49. Why didn’t he just go for it instead of running at economy level.

There’s a balance to be had when you’ve things wizzing around your head. A balance between thoughts that can build into something that you have to process before you can move forward, and things that you can keep stored away until you have time to unpack them. But it’s not as if you always have as much control as you’d like. Emotions, especially those attached to memories, rarely stay where we put them. They dance and skit about, hiding from us and distracting us when we least want them. Maybe we never want them, that’s the problem.

So yesterday, I took the dog over to his flat as this is his weekend to have her, and in the warmth of the sunny spring evening I was shown onto the newly decorated, laden with pot plants and flowers, just painted table sight of his roof terrace. I looked around at all his hard work, at his choices and effort. And all I could feel was the depth of disappointment that he had never put that much time and effort into our home together.

Don’t get me wrong, that flat really needed decorating, and all the things he has done look good and will no doubt help him. But it’s so hard not to feel that, by committing to our home in the same way, putting in the effort and taking responsibility for the space we had together, we would have been so much better. We could have been something special, instead of just ok.

What a waste. And that’s where the balance issue comes into it. I’m pissed off. But that’s what I have to balance… do I unpack these thoughts, unpick this trail of emotions until who knows what is unravelled? It’s starting to feel like we had a life together half lived. What could it have been if we’d lived it fully? Why didn’t he just go for it instead of running at economy level. We wouldn’t be worse off than we are now. We could have been so much more.

But now he has to ‘be more’. No one to fill in the gaps, do the things that need doing when they need doing. It’s all up to him. He’s been spoiled all his life so maybe it’s the lesson that he couldn’t learn unless he one hundred percent had to. More fool him.

46. So are we starting to be friends?

Today, he and I have been working together. All day. And it’s been good. It’s been friendly, chatty and only a bit weird. In fact really, only weird in moments.

He used to help me with occasional days on big jobs. So, as I’m currently working on a big job, he offered. I said yes. I knew it might be odd, but the advantages a the day’s work  really outweighed the potential strangeness. And I thought if we can be together for a day then that might make future times much easier to manage.

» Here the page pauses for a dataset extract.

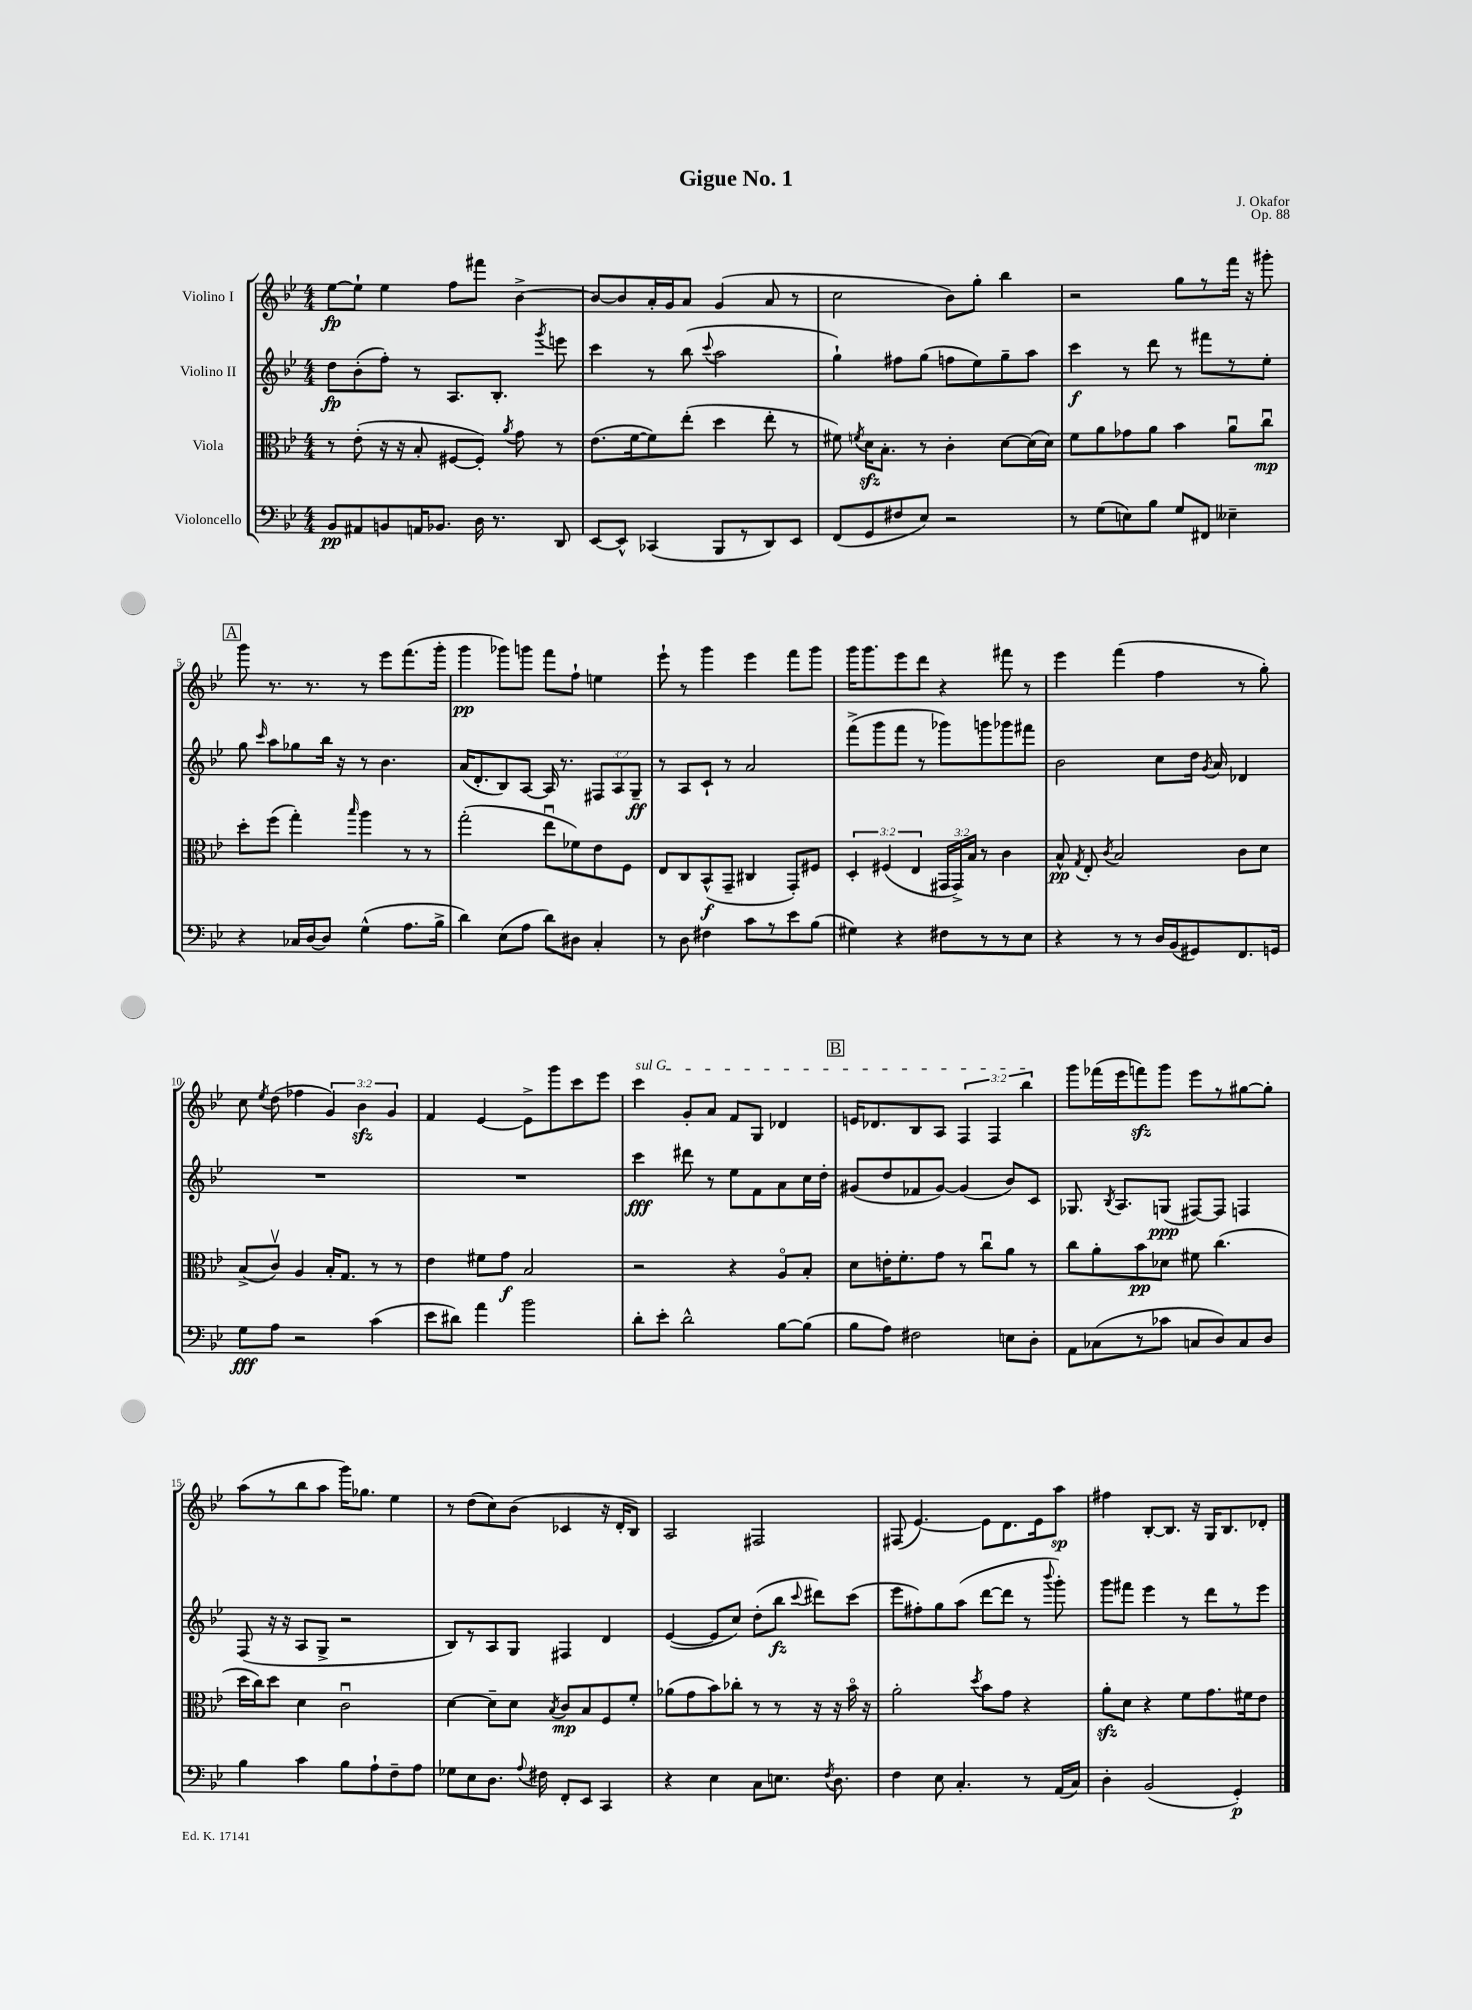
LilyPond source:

And it familiar, but not painfully so. There were moments when I had to step back from feeling completely normal, because our normal isn’t the same any more. But that’s not the worse place to be. We still have patterns that we slip into and some of those are worth keeping. Knowing how someone likes their coffee isn’t a thing to unlearn so you have a distance, and the fact that we both brought hot-cross buns in as a treat for each other made us both laugh – they’d always been a favourite of ours, and a separation isn’t going to change that.

So we sanded and prepped and filled the day away. We talked of family, of the dog and her recent anxiety issues, of friends and outings and the daughter. We spoke of the plans for his roof terrace and the cherry-blossom on the street outside. I asked about which evening the pooch could go for a sleepover and this was the stumbling moment, because he was busy some nights, and I couldn’t ask why.

But I told him, because it felt right to. “It’s weird, because I was about to ask you where you were going and I’ve just realised it’s none of my business.” and even that was ok. “you can ask, it’s fine”.

So are we starting to be friends? Is it this simple? I look back over the things I have written and know how much all this hurt in the beginning, but it really isn’t at that level any more. Has being nice served us so well? I wonder how I will feel if the answer to “where are you going?” was not out with friends I know well.

But being angry wouldn’t have helped me. And I’d rather be better than that. I have enough to think about, with an anxious dog and a life to plan as my starting points then I really don’t feel that I need that weight of negativity. It’s just I wasn’t really sure it would work. We’re not fully there yet. I still have moments when I feel sad, I still find saying goodbye to him the strangest of pains. And I still can’t touch him. But we can talk. We can be together without incident or tears or drama. I think, so far, we are doing this well.